■ **Work to complete**:
1. Copy the part of the option exercise text starting at "For purposes of" and ending at "date of exercise.".
2. For each statement, say whether it agrees with the option exercise text, and quote the words that decide it. (a) Notice sent through the telephonic system kept by the Stock Plan Award Administrator can count as written notice. (b) Alternative procedures for exercise may be set in writing after the date of exercise. (c) The written representation and agreement is still required when the Shares to be issued have been registered under the Act and that registration is in effect.

■ **Text segment**:
□ □ □ □ □ □ □

Without limiting the generality of the foregoing, the Committee (or its Delegee) may require an opinion of counsel acceptable to it to the effect that any subsequent transfer of Shares acquired on exercise of the Option does not violate the Act, and may issue stop-transfer orders covering such Shares. The Committee (or its Delegee) may cause a legend or legends to be placed on any Share certificates evidencing Shares issued on exercise of the Option, or if such Shares are issued in book-entry or electronic form, otherwise denote such Shares, to make appropriate reference to the provisions of subsection (d) above and the agreements herein. The written representation and agreement referred to in subsection (d) above shall, however, not be required if the Shares to be issued pursuant to such exercise have been registered under the Act, and such registration is then effective in respect of such Shares.

For purposes of this Section 4.3, a written notice includes notice submitted through the electronic or telephonic system maintained by the Stock Plan Award Administrator or through other means pursuant to procedures approved by the Committee (or its Delegee), and a representation or agreement is considered acknowledged if it is signed or submitted electronically or telephonically in accordance with approved procedures and such electronic or telephonic acknowledgement will have the same force and effect as a manual signature.

Notwithstanding the above, the Committee (or its Delegee) may approve alternative procedures for exercise and for payment of the related exercise price and withholding amounts provided such alternative procedures are established in writing prior to the date of exercise.

□ □ □ □ □ □ □

■ **Listed records**:
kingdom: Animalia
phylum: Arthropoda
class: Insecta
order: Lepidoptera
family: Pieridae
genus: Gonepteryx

□ □ □ □ □ □ □

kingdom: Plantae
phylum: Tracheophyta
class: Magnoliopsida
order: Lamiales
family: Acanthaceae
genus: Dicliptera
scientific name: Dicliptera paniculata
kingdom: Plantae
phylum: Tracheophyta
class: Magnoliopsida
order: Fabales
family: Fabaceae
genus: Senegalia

□ □ □ □ □ □ □

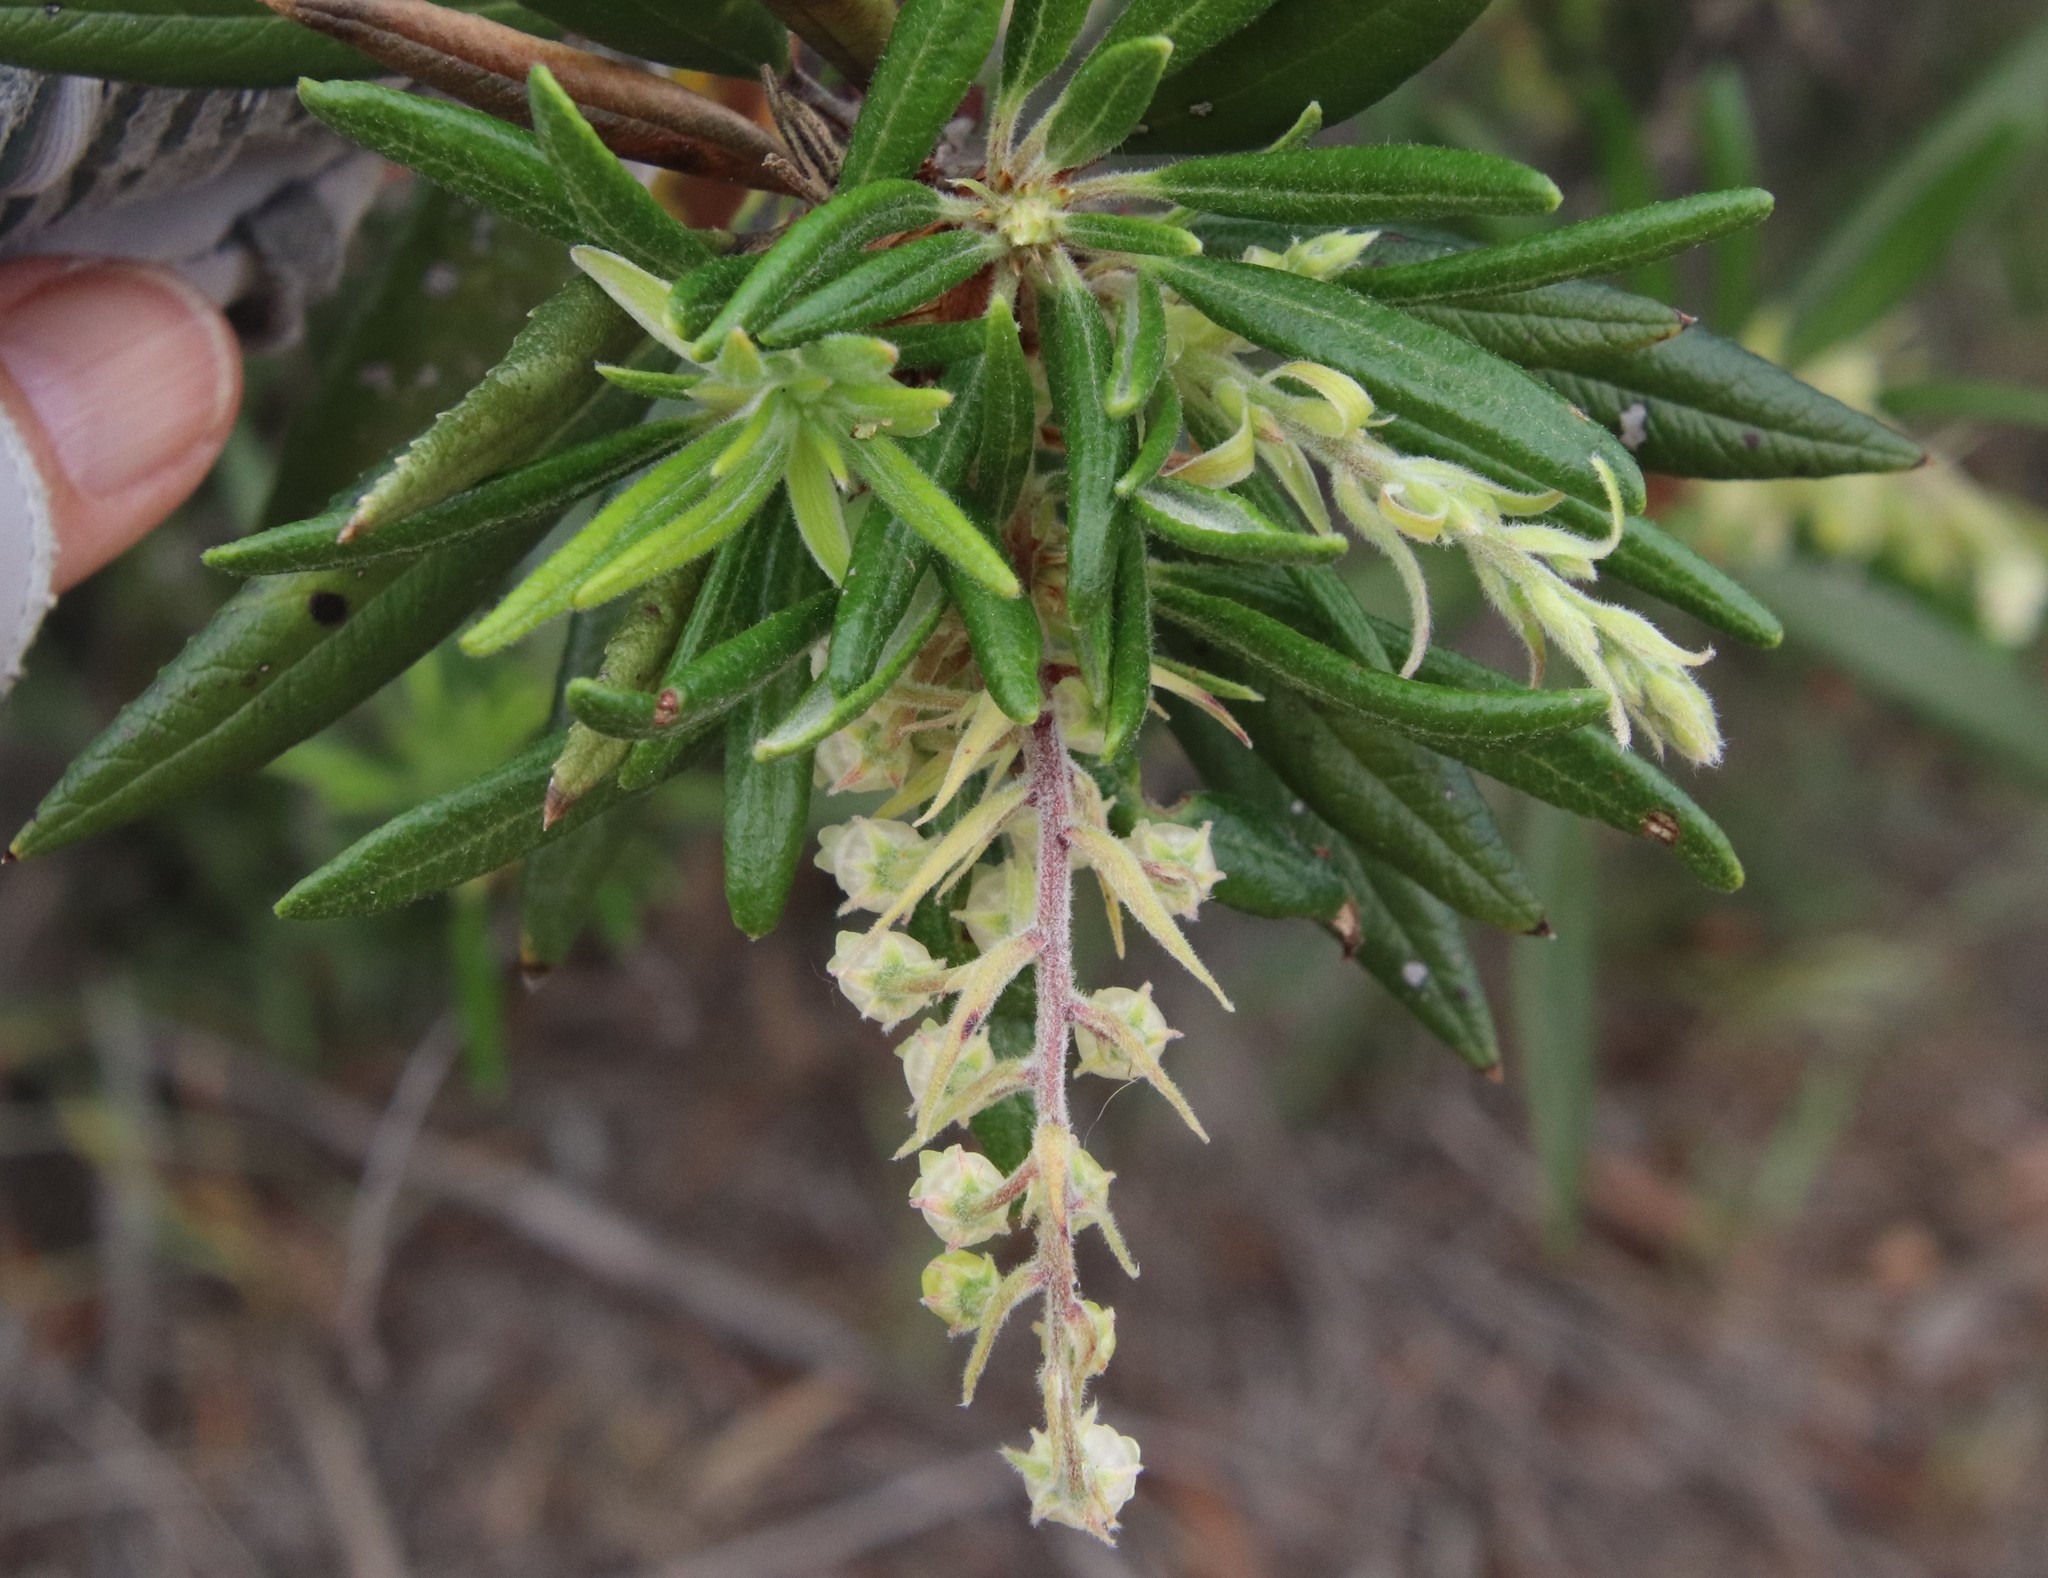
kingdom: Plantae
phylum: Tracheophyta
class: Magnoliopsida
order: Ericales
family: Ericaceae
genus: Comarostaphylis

□ □ □ □ □ □ □

■ **Responses per task**:
1.
For purposes of this Section 4.3, a written notice includes notice submitted through the electronic or telephonic system maintained by the Stock Plan Award Administrator or through other means pursuant to procedures approved by the Committee (or its Delegee), and a representation or agreement is considered acknowledged if it is signed or submitted electronically or telephonically in accordance with approved procedures and such electronic or telephonic acknowledgement will have the same force and effect as a manual signature.

Notwithstanding the above, the Committee (or its Delegee) may approve alternative procedures for exercise and for payment of the related exercise price and withholding amounts provided such alternative procedures are established in writing prior to the date of exercise.

2.
(a) Yes: "a written notice includes notice submitted through the electronic or telephonic system maintained by the Stock Plan Award Administrator"
(b) No: "provided such alternative procedures are established in writing prior to the date of exercise"
(c) No: "shall, however, not be required if the Shares to be issued pursuant to such exercise have been registered under the Act, and such registration is then effective in respect of such Shares"